Reproduce the records from their first line through the line containing "の屋根上に発電設備を設置した場合、その建物の取り壊しや建て", inclusive, substituting "Depozitare anvelope" for "Stocare anvelope" and leaving all other text unchanged.

------ Data under study

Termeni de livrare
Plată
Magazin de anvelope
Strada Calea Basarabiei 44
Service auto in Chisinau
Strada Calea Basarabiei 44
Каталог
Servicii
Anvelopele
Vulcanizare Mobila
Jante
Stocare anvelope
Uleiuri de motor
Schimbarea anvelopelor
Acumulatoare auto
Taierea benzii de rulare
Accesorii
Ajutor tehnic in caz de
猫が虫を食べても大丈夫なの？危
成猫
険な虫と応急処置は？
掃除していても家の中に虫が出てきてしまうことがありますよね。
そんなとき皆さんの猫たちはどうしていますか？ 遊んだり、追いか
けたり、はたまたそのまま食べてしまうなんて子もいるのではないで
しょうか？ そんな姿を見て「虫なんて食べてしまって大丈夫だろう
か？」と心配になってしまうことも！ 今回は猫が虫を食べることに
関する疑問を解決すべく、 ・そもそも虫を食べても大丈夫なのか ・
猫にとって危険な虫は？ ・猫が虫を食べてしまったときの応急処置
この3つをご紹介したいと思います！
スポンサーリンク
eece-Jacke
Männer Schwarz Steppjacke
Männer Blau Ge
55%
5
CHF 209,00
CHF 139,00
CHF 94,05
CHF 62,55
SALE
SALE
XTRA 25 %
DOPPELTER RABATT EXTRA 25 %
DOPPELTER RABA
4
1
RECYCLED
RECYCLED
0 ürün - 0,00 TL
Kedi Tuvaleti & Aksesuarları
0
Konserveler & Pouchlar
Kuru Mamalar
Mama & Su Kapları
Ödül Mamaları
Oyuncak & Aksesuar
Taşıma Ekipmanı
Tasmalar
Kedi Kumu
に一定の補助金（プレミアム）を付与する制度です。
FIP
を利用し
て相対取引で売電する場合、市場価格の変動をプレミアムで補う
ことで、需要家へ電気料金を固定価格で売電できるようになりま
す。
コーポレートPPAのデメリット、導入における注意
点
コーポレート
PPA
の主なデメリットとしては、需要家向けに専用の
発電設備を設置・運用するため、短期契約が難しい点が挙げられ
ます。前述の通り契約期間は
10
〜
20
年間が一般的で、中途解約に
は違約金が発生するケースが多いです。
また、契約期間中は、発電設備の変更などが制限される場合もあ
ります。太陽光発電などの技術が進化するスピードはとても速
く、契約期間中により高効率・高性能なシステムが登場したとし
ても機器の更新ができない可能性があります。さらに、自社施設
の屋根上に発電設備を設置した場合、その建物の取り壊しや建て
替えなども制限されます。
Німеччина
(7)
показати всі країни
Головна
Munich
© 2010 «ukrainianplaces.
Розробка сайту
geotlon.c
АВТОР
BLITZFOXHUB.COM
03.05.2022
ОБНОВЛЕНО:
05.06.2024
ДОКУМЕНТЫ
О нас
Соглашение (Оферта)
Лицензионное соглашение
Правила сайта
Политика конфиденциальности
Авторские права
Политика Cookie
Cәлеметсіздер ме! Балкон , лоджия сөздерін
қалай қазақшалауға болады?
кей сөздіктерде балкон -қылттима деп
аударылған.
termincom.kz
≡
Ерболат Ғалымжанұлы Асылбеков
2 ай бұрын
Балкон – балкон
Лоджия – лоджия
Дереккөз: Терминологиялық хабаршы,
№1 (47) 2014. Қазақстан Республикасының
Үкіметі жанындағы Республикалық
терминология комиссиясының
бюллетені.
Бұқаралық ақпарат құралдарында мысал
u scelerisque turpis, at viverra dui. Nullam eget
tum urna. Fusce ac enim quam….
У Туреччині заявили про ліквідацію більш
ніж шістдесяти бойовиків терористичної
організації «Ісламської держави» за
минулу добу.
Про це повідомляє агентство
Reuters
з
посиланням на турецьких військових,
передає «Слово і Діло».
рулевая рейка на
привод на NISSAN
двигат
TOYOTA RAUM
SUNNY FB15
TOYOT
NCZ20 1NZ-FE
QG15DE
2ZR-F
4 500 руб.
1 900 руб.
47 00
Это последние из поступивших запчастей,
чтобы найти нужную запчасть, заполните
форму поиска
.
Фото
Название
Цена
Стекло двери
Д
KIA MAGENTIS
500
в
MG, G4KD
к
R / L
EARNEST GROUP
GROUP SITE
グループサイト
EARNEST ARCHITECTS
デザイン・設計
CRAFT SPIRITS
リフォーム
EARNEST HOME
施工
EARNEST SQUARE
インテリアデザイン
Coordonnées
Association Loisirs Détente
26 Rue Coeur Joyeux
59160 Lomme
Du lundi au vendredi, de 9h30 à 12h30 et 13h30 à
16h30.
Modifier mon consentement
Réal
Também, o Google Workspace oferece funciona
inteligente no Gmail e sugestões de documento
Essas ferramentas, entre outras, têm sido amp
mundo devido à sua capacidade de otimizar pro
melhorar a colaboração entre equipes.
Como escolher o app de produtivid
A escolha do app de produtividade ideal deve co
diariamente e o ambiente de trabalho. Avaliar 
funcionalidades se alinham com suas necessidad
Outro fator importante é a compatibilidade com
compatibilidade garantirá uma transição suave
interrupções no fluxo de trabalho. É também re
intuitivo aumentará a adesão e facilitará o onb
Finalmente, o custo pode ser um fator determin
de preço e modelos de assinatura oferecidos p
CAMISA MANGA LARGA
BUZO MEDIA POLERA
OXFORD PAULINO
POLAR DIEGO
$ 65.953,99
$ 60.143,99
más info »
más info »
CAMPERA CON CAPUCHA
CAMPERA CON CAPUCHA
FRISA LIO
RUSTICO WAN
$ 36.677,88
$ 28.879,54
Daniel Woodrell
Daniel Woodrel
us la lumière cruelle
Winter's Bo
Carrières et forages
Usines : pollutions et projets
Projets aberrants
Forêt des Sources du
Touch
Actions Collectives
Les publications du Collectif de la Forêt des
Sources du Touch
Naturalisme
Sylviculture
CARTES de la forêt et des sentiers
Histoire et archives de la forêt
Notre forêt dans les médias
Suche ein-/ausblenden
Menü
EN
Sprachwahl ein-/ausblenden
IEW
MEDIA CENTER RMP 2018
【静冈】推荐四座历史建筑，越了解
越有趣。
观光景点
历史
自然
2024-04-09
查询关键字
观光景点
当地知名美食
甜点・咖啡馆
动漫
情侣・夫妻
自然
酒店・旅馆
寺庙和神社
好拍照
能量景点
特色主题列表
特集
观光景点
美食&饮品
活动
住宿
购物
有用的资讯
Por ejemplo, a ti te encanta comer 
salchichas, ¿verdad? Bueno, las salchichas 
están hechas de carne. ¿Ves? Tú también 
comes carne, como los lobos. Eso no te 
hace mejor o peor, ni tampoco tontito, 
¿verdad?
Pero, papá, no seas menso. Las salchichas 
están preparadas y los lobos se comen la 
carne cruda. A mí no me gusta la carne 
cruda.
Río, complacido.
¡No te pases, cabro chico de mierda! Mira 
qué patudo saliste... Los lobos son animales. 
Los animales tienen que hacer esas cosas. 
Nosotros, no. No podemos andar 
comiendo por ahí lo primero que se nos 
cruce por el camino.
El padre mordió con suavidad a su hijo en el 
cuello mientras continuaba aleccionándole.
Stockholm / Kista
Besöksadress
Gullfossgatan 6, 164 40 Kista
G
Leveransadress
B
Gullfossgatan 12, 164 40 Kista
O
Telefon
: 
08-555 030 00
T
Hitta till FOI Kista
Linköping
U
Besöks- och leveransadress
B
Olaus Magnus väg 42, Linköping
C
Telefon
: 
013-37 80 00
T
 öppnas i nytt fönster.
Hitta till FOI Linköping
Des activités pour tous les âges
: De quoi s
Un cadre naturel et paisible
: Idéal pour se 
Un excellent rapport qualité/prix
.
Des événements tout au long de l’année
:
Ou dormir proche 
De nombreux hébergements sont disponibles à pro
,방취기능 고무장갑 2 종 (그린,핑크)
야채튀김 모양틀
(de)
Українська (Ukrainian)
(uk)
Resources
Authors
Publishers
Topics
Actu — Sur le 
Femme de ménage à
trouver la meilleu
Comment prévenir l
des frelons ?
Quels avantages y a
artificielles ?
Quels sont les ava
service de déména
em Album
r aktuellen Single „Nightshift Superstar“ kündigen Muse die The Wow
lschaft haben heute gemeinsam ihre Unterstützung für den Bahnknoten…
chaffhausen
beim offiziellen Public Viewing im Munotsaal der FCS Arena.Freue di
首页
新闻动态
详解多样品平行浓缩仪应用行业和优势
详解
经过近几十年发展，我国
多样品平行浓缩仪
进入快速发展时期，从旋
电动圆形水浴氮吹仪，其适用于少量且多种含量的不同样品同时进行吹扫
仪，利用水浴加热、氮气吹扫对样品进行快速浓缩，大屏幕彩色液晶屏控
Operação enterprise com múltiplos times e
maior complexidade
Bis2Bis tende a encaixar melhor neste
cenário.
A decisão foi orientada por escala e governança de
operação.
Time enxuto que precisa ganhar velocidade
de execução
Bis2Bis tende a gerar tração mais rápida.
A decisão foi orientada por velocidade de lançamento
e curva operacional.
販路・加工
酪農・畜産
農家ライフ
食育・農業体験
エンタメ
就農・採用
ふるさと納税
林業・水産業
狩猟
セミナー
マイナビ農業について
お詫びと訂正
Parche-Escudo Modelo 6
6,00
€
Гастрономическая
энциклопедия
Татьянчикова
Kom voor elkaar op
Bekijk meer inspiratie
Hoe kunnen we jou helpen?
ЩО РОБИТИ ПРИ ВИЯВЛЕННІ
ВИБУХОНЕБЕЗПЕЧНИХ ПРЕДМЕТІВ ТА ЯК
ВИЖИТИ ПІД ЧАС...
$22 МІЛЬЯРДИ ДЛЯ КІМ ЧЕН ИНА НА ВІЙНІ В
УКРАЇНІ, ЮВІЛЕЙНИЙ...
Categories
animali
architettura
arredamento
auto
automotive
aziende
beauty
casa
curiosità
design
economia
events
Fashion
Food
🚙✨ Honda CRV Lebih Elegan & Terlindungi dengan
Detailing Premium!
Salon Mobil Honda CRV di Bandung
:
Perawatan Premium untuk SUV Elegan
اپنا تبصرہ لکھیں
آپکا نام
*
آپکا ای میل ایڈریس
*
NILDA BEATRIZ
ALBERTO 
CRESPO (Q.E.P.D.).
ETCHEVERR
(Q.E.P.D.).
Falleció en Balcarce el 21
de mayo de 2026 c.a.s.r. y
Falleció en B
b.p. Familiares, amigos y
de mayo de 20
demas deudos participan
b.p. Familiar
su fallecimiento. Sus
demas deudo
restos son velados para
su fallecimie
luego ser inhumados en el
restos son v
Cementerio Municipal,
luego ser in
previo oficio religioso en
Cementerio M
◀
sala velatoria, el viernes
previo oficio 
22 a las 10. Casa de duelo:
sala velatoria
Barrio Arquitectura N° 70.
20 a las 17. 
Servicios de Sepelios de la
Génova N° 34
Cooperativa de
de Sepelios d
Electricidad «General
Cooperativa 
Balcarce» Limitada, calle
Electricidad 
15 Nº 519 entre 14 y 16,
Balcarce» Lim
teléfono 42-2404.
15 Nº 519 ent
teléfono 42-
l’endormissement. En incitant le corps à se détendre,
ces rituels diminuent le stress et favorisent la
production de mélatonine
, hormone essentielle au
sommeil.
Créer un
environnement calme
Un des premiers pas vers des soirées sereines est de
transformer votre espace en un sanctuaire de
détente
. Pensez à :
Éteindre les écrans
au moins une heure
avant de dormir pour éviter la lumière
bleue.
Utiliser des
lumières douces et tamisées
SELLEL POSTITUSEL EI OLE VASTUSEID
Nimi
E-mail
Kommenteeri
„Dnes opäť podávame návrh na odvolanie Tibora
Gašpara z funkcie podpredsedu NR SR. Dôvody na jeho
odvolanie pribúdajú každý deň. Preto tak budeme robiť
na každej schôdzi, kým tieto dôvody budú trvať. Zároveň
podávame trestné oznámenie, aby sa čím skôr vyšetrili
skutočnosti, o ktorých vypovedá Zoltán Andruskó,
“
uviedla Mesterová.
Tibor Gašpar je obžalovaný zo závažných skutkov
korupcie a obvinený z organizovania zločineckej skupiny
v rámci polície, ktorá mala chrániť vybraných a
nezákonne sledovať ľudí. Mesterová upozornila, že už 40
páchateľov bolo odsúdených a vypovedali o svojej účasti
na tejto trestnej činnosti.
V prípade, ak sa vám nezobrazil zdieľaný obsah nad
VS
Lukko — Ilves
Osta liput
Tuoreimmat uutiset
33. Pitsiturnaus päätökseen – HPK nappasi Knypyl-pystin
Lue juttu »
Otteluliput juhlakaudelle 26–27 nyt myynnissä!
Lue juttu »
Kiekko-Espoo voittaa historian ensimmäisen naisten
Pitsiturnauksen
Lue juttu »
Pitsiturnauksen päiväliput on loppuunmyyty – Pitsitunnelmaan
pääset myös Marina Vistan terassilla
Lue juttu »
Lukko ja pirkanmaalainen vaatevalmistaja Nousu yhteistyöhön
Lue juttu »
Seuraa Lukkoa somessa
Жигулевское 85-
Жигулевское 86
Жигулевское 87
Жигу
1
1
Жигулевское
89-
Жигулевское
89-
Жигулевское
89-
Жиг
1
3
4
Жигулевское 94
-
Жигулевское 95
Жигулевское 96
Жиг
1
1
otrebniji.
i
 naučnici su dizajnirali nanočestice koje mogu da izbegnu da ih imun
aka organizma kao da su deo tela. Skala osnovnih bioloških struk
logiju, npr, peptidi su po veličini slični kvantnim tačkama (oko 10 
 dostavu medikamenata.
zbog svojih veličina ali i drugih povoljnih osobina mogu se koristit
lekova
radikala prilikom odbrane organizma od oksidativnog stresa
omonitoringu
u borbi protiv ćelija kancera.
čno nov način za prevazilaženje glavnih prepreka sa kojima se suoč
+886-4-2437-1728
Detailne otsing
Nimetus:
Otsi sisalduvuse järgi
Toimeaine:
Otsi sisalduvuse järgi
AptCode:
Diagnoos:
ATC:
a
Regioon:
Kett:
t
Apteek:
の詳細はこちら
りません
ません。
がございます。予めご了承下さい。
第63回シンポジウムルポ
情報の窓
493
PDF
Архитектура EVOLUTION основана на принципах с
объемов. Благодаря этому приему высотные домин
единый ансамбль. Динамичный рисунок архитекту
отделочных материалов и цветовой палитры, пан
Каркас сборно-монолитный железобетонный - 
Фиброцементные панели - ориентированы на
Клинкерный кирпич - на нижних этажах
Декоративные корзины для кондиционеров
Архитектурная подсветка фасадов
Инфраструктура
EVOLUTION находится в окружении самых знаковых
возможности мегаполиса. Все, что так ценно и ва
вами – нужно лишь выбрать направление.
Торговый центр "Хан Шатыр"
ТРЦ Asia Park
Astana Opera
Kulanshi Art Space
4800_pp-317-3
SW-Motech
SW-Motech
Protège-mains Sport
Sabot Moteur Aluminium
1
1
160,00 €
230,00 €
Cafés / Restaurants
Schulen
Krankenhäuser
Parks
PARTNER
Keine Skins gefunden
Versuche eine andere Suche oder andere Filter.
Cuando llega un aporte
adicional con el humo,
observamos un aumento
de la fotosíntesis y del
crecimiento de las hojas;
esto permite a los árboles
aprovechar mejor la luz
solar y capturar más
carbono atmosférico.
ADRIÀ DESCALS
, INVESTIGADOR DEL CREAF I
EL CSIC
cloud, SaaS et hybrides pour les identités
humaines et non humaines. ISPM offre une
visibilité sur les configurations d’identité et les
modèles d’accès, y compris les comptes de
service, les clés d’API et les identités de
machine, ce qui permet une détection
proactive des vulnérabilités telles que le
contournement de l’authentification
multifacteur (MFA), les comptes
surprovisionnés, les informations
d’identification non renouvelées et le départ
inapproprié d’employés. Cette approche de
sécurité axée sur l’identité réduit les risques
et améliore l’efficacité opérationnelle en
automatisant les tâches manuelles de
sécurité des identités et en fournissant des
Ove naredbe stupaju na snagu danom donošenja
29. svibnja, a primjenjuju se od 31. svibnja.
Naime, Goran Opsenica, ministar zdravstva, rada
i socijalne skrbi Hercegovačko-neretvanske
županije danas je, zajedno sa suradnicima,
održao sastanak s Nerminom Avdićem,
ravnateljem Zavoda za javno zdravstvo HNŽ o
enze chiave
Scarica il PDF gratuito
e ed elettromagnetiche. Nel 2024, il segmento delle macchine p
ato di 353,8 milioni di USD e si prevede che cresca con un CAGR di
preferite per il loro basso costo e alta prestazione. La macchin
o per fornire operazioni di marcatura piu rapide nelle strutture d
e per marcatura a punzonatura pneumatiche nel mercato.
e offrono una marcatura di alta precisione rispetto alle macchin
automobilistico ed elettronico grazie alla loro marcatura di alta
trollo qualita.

------------

[Completed exercise]
Termeni de livrare
Plată
Magazin de anvelope
Strada Calea Basarabiei 44
Service auto in Chisinau
Strada Calea Basarabiei 44
Каталог
Servicii
Anvelopele
Vulcanizare Mobila
Jante
Depozitare anvelope
Uleiuri de motor
Schimbarea anvelopelor
Acumulatoare auto
Taierea benzii de rulare
Accesorii
Ajutor tehnic in caz de
猫が虫を食べても大丈夫なの？危
成猫
険な虫と応急処置は？
掃除していても家の中に虫が出てきてしまうことがありますよね。
そんなとき皆さんの猫たちはどうしていますか？ 遊んだり、追いか
けたり、はたまたそのまま食べてしまうなんて子もいるのではないで
しょうか？ そんな姿を見て「虫なんて食べてしまって大丈夫だろう
か？」と心配になってしまうことも！ 今回は猫が虫を食べることに
関する疑問を解決すべく、 ・そもそも虫を食べても大丈夫なのか ・
猫にとって危険な虫は？ ・猫が虫を食べてしまったときの応急処置
この3つをご紹介したいと思います！
スポンサーリンク
eece-Jacke
Männer Schwarz Steppjacke
Männer Blau Ge
55%
5
CHF 209,00
CHF 139,00
CHF 94,05
CHF 62,55
SALE
SALE
XTRA 25 %
DOPPELTER RABATT EXTRA 25 %
DOPPELTER RABA
4
1
RECYCLED
RECYCLED
0 ürün - 0,00 TL
Kedi Tuvaleti & Aksesuarları
0
Konserveler & Pouchlar
Kuru Mamalar
Mama & Su Kapları
Ödül Mamaları
Oyuncak & Aksesuar
Taşıma Ekipmanı
Tasmalar
Kedi Kumu
に一定の補助金（プレミアム）を付与する制度です。
FIP
を利用し
て相対取引で売電する場合、市場価格の変動をプレミアムで補う
ことで、需要家へ電気料金を固定価格で売電できるようになりま
す。
コーポレートPPAのデメリット、導入における注意
点
コーポレート
PPA
の主なデメリットとしては、需要家向けに専用の
発電設備を設置・運用するため、短期契約が難しい点が挙げられ
ます。前述の通り契約期間は
10
〜
20
年間が一般的で、中途解約に
は違約金が発生するケースが多いです。
また、契約期間中は、発電設備の変更などが制限される場合もあ
ります。太陽光発電などの技術が進化するスピードはとても速
く、契約期間中により高効率・高性能なシステムが登場したとし
ても機器の更新ができない可能性があります。さらに、自社施設
の屋根上に発電設備を設置した場合、その建物の取り壊しや建て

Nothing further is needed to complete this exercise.